#### EXERCISE REQUIREMENTS:
Copying each record below exactly is the whole task.
○ ○ ○ ○
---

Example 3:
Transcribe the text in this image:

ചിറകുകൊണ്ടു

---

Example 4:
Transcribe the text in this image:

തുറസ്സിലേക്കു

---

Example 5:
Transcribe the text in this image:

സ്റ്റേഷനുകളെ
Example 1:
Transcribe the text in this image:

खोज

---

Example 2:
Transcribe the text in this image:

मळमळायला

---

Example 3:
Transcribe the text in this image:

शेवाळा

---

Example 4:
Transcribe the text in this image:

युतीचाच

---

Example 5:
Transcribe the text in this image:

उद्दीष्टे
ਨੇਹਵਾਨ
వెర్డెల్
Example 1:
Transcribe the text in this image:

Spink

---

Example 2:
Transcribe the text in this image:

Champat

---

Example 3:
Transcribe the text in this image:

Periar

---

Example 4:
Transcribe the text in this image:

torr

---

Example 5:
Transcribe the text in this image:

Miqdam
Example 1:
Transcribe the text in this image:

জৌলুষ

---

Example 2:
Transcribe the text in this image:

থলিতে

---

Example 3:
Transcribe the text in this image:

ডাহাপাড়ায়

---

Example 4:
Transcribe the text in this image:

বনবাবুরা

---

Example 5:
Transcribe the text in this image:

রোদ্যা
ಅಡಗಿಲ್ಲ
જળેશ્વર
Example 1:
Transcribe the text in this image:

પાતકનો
○ ○ ○ ○
#### EXERCISE RESPONSE:
---

Example 3:
Transcribe the text in this image:

ചിറകുകൊണ്ടു

---

Example 4:
Transcribe the text in this image:

തുറസ്സിലേക്കു

---

Example 5:
Transcribe the text in this image:

സ്റ്റേഷനുകളെ
Example 1:
Transcribe the text in this image:

खोज

---

Example 2:
Transcribe the text in this image:

मळमळायला

---

Example 3:
Transcribe the text in this image:

शेवाळा

---

Example 4:
Transcribe the text in this image:

युतीचाच

---

Example 5:
Transcribe the text in this image:

उद्दीष्टे
ਨੇਹਵਾਨ
వెర్డెల్
Example 1:
Transcribe the text in this image:

Spink

---

Example 2:
Transcribe the text in this image:

Champat

---

Example 3:
Transcribe the text in this image:

Periar

---

Example 4:
Transcribe the text in this image:

torr

---

Example 5:
Transcribe the text in this image:

Miqdam
Example 1:
Transcribe the text in this image:

জৌলুষ

---

Example 2:
Transcribe the text in this image:

থলিতে

---

Example 3:
Transcribe the text in this image:

ডাহাপাড়ায়

---

Example 4:
Transcribe the text in this image:

বনবাবুরা

---

Example 5:
Transcribe the text in this image:

রোদ্যা
ಅಡಗಿಲ್ಲ
જળેશ્વર
Example 1:
Transcribe the text in this image:

પાતકનો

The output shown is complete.